▶ _SUPPLIED DATA_:
○ ○ ○
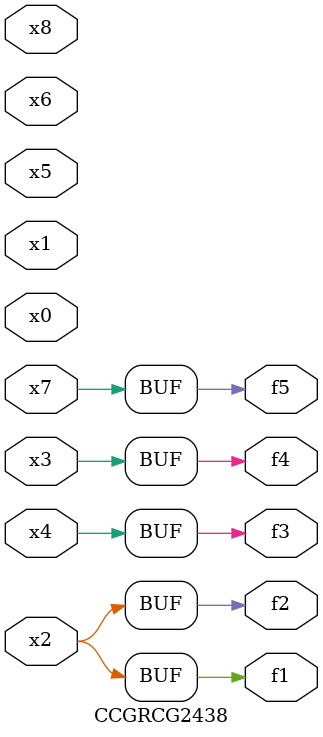
<source format=v>
module CCGRCG2438(
	input x0, x1, x2, x3, x4, x5, x6, x7, x8,
	output f1, f2, f3, f4, f5
);
	assign f1 = x2;
	assign f2 = x2;
	assign f3 = x4;
	assign f4 = x3;
	assign f5 = x7;
endmodule

</source>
○ ○ ○
▶ _WHAT THE TASK ASKS_: Across the entries, each line containing the word "assign" is to be counted once; the total alone is to be given.

▶ _RESPONSE TO THIS TASK_: 5